A Good Understanding of Active Listening


We listen for a variety of reasons. We listen to learn at school and college, we listen to gain information and insight from people and work, and we listen for pleasure with music and the arts. Simply, listening has a wide range of uses, so it’s quite surprising to hear that we only take in a quarter-to a half of what’s being said to us. Without active listening, all we’re doing is hoping that information that we need is remembered, and that useless, irrelevant talk doesn’t fill up the space that we have. The difference between listening and active listening, is that you can listen to someone whilst on your phone. You can listen to someone whilst watching TV. You can listen to someone just about anywhere you want, doing pretty much anything you want.

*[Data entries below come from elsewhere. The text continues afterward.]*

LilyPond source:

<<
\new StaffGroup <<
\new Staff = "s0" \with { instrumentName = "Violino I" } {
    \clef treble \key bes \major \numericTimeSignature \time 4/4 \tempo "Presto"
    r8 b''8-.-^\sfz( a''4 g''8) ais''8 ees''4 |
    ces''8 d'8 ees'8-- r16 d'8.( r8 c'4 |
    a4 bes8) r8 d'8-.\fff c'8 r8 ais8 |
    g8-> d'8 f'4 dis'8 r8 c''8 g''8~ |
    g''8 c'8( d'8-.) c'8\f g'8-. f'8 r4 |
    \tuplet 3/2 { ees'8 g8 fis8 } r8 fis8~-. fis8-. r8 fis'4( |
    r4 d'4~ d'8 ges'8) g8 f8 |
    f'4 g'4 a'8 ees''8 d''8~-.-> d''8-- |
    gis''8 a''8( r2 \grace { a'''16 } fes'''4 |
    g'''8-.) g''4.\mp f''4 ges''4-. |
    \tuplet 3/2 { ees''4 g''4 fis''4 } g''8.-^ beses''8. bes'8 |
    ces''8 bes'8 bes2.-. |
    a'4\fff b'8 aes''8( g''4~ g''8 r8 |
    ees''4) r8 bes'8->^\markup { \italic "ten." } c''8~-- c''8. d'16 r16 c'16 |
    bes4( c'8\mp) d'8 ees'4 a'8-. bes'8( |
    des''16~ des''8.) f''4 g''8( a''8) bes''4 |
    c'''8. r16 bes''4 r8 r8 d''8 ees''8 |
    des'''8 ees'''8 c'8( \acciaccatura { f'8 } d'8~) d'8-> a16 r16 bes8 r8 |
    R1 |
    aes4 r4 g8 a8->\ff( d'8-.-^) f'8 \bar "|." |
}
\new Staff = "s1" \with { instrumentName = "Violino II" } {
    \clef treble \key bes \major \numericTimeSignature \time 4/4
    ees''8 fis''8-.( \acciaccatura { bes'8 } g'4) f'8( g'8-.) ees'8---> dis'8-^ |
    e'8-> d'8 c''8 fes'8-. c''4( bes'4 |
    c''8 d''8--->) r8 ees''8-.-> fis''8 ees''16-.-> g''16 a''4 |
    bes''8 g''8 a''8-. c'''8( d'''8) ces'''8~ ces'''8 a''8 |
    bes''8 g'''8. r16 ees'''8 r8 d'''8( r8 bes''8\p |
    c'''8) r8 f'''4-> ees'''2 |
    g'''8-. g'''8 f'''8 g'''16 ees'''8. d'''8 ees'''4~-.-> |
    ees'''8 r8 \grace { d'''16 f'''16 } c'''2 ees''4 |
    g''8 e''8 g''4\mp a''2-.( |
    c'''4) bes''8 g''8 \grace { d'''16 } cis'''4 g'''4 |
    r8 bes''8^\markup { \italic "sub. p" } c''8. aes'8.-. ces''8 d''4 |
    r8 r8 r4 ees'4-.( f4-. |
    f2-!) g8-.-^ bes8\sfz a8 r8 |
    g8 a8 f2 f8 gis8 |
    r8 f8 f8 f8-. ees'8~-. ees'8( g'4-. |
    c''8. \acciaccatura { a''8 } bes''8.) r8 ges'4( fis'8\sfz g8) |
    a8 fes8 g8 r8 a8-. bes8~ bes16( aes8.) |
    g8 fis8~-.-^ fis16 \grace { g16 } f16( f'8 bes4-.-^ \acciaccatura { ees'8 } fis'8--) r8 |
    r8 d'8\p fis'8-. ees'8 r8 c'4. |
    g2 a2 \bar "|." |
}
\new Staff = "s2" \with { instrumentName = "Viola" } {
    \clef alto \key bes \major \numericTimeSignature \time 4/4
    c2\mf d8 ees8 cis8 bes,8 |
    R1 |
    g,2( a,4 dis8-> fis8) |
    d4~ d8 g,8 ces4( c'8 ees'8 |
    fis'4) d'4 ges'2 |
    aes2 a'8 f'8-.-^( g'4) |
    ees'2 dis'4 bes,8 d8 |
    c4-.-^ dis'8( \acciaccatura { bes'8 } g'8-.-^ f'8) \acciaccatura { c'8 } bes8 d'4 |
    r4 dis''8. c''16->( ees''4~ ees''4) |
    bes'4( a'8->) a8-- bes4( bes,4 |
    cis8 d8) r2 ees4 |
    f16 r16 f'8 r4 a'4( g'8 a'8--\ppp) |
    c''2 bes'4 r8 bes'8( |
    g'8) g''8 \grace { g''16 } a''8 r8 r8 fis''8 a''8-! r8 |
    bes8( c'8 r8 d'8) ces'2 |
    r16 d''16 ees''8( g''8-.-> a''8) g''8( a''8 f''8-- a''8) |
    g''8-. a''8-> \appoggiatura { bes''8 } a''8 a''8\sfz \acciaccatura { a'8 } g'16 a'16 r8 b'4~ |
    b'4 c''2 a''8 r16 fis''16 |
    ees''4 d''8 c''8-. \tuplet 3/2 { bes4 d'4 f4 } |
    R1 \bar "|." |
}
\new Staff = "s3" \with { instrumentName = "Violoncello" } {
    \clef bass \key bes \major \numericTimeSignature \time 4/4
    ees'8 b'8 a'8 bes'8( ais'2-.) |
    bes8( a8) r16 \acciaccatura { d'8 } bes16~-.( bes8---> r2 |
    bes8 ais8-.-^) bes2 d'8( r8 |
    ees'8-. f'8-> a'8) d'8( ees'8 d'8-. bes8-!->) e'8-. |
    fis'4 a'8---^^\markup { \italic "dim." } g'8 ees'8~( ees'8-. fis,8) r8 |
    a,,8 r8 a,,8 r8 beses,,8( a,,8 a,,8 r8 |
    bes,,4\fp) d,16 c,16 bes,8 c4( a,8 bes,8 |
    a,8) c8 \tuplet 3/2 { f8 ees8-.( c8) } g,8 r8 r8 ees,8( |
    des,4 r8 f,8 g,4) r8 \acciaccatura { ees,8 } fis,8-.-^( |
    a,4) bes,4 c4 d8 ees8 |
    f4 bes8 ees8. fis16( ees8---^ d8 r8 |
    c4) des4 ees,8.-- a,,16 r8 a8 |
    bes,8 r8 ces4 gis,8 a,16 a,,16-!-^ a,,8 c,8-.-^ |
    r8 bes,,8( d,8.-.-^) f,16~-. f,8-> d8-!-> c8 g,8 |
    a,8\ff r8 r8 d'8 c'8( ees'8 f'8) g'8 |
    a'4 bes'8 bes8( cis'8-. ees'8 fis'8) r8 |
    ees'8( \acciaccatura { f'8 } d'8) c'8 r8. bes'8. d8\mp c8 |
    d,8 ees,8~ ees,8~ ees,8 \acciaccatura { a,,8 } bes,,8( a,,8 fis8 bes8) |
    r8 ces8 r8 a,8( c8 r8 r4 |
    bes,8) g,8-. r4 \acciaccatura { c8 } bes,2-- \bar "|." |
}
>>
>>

This isn’t the case with active listening. With active listening you need to be listening to what they’re saying with your full attention. No distractions, no tuning in and tuning out again. Just what they are saying. What this allows for is to understand the complete message of what they’re saying. This might be done through what’s called subtext. Subtext is the meaning of the message that’s not directly said, but heavily implied e.g., you ask your friend if they are “okay”, and they reply, “fine”, even though their body language and tone suggests differently, the chances are that they’re not fine. You can only interpret, understand and gain subtext and meanings behind conversations, as well as taking in more than 50% of the conversation through active listening.